举个例子说明火焰图的调用堆栈,伪代码如下:
function a() {
if (条件) {
b();
} else {
c();
}
}
function b() {
d();
}
function c() {
if (条件) {
e();
} else {
f();
}
}
function d() {}
function e() {}
function f() {}
对应的火焰图如下:
以下命令启动应用:
$ 0x -o index.js
🔥 Profiling
然后用wrk进行压测:
$ wrk -t8 -c200 -d30s http://127.0.0.1:3000/test
评估报告参考第一次压测结果。然后ctrl + c退出当前进程, 等待分析并生成火焰图:
横轴表示抽样数,宽度越大表示该函数的抽取次数越多,也就是占用CPU总时间越多。每一层表示一个调用栈一个函数,调用栈越深火焰越高,每一层的父类在下一层。一个出现平顶的火焰图表示有可能瓶颈就是出现在最顶层的函数上。

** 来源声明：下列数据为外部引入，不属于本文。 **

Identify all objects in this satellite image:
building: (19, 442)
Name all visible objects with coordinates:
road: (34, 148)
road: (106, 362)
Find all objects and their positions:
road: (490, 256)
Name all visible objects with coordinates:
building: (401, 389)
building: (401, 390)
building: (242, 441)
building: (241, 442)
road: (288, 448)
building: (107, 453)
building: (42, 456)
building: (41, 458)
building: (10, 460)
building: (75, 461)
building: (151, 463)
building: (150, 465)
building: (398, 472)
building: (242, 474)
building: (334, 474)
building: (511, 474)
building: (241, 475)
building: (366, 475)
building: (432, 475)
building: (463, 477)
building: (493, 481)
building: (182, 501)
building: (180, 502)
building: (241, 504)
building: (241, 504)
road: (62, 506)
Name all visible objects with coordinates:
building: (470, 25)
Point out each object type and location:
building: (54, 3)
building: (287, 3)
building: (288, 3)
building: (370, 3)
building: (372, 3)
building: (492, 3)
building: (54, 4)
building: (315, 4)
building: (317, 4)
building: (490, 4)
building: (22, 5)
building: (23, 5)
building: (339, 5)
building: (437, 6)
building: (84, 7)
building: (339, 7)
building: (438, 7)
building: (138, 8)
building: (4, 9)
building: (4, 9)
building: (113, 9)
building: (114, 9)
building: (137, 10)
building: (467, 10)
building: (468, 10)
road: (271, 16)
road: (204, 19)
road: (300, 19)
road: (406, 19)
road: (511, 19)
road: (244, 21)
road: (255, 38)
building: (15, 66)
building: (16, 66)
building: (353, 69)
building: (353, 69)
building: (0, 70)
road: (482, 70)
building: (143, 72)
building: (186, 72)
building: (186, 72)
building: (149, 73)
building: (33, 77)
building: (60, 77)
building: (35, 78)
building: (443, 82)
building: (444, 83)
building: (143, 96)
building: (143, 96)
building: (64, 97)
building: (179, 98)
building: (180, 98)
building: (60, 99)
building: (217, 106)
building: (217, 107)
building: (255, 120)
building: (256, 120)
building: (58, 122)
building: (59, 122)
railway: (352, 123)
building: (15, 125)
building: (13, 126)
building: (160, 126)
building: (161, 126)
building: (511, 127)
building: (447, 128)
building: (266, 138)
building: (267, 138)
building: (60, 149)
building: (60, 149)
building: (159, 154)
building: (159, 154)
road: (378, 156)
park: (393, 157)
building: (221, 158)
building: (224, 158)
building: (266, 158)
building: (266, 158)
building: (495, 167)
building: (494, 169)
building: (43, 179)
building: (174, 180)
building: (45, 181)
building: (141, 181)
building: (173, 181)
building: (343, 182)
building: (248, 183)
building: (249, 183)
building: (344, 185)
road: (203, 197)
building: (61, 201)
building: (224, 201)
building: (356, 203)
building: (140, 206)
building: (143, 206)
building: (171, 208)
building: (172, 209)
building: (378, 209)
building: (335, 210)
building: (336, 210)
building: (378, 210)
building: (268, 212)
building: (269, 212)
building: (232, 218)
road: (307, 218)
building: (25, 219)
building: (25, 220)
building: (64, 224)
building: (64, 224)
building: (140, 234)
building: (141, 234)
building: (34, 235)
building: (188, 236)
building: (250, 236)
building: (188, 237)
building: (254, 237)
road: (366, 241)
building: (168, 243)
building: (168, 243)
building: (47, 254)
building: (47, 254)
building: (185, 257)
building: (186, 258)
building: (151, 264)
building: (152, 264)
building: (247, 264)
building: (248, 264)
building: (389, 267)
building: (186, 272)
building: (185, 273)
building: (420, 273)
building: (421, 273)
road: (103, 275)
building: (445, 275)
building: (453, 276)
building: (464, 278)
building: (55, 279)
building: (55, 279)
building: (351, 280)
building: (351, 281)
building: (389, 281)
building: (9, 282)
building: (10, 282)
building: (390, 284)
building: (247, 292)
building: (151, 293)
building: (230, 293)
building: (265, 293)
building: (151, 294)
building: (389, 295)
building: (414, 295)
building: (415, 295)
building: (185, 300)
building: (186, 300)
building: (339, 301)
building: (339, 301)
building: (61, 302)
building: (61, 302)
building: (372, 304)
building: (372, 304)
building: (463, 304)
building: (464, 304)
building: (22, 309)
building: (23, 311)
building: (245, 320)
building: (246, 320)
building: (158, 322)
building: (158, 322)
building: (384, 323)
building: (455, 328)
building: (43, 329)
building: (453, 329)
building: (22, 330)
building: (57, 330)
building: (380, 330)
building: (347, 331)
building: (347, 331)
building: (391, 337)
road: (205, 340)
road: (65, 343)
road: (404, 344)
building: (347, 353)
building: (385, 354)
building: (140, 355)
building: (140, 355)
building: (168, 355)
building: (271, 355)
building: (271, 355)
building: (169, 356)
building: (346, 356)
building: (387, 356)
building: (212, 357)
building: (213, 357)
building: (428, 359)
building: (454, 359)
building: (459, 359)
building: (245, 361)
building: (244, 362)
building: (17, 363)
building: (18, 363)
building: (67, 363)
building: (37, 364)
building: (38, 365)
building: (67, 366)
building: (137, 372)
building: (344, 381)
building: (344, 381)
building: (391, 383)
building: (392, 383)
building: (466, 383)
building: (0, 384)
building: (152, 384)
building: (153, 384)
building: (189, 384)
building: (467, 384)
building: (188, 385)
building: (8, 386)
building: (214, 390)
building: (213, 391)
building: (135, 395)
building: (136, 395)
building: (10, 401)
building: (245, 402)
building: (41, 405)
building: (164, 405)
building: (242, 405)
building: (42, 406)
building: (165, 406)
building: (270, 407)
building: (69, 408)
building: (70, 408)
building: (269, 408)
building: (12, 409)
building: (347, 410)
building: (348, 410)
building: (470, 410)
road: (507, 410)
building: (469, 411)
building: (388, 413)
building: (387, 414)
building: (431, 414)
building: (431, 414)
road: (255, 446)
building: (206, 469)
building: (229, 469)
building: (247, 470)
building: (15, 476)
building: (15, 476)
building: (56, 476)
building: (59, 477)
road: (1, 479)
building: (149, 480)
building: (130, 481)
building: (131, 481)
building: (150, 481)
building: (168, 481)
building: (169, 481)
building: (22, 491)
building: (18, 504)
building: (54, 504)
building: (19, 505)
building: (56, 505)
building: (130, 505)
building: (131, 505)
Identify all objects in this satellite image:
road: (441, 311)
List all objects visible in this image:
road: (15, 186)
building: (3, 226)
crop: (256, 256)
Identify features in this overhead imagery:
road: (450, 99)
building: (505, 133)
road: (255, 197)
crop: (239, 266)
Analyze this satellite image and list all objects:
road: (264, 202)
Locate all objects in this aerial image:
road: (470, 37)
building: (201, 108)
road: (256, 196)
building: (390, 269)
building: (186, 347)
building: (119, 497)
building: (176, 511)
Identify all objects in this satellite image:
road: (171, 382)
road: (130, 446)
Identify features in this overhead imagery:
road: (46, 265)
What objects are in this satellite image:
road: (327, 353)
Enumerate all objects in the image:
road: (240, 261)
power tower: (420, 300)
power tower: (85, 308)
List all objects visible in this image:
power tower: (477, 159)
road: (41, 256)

*表示经过v8优化的代码,~表示未经过优化的代码,如果优化状态对我们不重要,可以点击merge按钮合并:
可以看到server.on占用了大部分的CPU时间。现在开启的分析结果是app、依赖包、和node核心,现在点击v8和cpp开启内置的模块调用栈:
Node.js的JSON解析器是直接用了v8的json引擎,所以看不到js的函数调用,只是看到了c++的调用函数SerializeString,现在试着把JSON.stringify去掉:
server.on('after', (req, res) => {
const key = crypto.createHash('sha512')
.update(result.url)
.digest()
.toString('hex')
const etag = crypto.createHash('sha512')
.update(result.data)
.digest()
.toString('hex')
if (cache[key] !== etag) cache[key] = etag
})
再次压测,得到的火焰图如下:
可以看到平顶的情况已经好很多了,但是更突出了一个问题,emit函数成为了热点代码, 原因可能就是events的句柄太多,去掉require('events').defaultMaxListeners = Infinity这一行代码,检查代码并修复一处bug:
if (afterEventAttached === true) return
// if (attachAfterEvent === true) return
再次压测,得到的评估报告:
Running 30s test @ http://127.0.0.1:3000/test
8 threads and 200 connections
Thread Stats Avg Stdev Max +/- Stdev
Latency 23.16ms 8.36ms 218.06ms 95.75%
Req/Sec 1.11k 191.79 2.08k 93.37%
265424 requests in 30.10s, 2.53GB read
Socket errors: connect 0, read 27, write 3, timeout 0
Requests/sec: 8818.89
Transfer/sec: 86.04MB
得到的火焰图:
该火焰图表示已经改善了巨大的平顶的函数了,现在的热点代码是在node核心的定时器上了,现在得到的火焰图已经修复了最大的问题区域了,当然还是可以继续优化下去,直到火焰图的平顶函数越来越少。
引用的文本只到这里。